____ DATA TO PROCESS

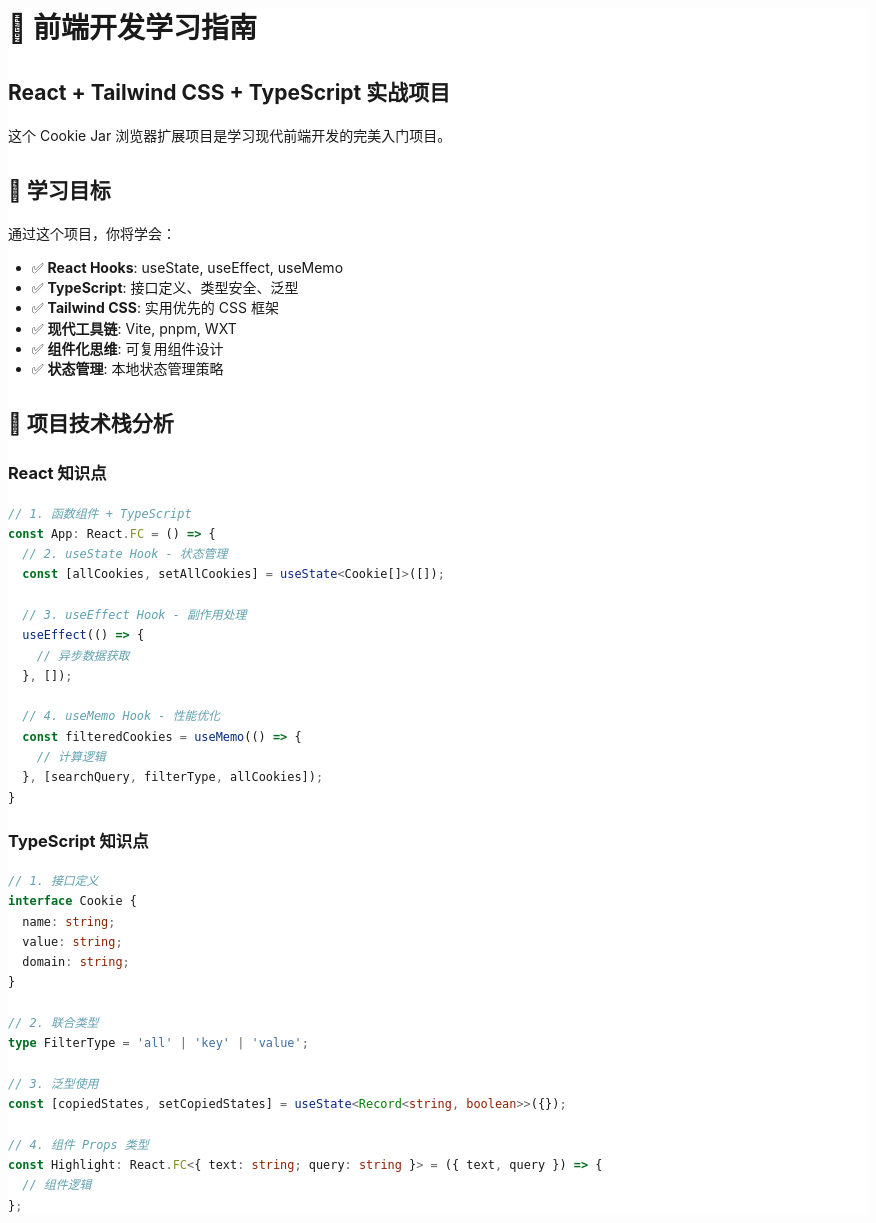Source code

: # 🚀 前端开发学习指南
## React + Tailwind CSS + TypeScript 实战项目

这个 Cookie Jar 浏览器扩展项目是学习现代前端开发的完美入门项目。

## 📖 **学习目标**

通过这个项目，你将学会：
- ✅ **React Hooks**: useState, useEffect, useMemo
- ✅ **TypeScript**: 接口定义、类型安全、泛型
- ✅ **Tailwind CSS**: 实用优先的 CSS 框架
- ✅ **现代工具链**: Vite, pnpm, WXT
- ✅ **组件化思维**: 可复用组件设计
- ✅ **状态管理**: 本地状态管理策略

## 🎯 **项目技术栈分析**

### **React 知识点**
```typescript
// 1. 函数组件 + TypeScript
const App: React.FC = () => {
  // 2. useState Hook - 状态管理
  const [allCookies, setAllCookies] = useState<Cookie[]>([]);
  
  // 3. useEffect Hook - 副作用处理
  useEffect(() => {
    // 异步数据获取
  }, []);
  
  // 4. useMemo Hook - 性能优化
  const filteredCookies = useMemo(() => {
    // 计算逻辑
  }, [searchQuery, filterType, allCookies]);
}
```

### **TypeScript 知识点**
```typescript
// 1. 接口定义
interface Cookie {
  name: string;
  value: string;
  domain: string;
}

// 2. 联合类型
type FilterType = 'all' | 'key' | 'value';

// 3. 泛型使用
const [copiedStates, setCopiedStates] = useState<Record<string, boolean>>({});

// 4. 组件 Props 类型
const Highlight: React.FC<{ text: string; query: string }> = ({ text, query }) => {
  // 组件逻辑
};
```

________
____ DATA TO PROCESS

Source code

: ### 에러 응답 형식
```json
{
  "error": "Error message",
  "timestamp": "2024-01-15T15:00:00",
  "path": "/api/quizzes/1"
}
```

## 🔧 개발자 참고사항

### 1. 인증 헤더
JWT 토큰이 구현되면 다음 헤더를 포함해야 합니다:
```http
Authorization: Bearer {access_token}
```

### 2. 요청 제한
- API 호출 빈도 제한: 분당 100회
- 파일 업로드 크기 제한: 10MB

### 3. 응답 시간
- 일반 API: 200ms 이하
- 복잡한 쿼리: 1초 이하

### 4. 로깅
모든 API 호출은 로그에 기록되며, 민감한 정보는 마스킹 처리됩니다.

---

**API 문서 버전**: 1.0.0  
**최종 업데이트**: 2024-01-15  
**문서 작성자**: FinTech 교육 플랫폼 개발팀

________
____ DATA TO PROCESS

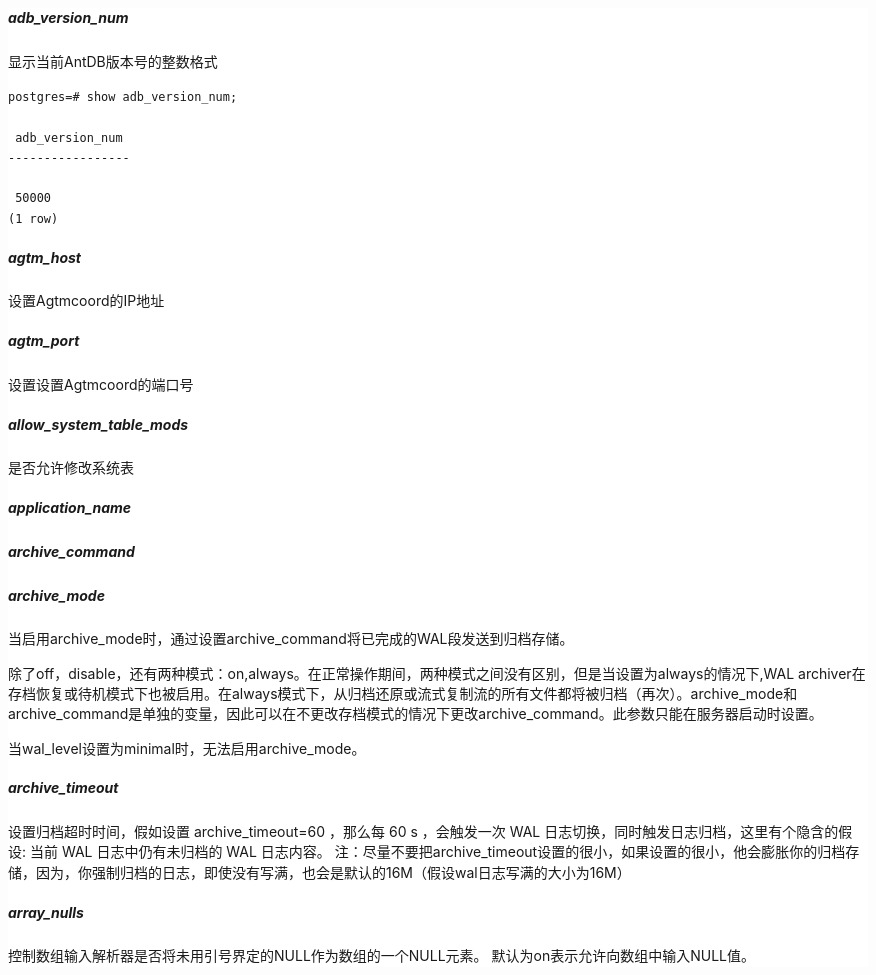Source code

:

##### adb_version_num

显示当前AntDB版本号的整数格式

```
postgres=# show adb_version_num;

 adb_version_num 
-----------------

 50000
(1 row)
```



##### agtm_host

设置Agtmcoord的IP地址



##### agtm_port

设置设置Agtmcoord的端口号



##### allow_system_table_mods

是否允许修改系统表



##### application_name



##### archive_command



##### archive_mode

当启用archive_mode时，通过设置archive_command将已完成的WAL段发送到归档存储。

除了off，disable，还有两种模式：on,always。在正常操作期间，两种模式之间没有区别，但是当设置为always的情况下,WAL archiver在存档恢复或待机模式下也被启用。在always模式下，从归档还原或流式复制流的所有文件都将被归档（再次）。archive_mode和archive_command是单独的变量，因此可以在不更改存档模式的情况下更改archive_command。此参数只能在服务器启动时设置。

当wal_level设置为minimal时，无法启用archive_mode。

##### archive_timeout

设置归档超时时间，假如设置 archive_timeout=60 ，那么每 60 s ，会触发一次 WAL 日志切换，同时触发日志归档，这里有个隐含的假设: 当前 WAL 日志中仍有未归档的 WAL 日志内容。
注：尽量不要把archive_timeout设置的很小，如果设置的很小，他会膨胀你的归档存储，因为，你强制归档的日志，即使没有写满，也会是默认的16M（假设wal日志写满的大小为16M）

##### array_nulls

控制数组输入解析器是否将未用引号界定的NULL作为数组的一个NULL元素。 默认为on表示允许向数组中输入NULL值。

________

# [INSTRUCTIONS TO FOLLOW]
In the entries above, copy each line that contains the string "Tailwind".

# [EXERCISE RESULT]
## React + Tailwind CSS + TypeScript 实战项目
- ✅ **Tailwind CSS**: 实用优先的 CSS 框架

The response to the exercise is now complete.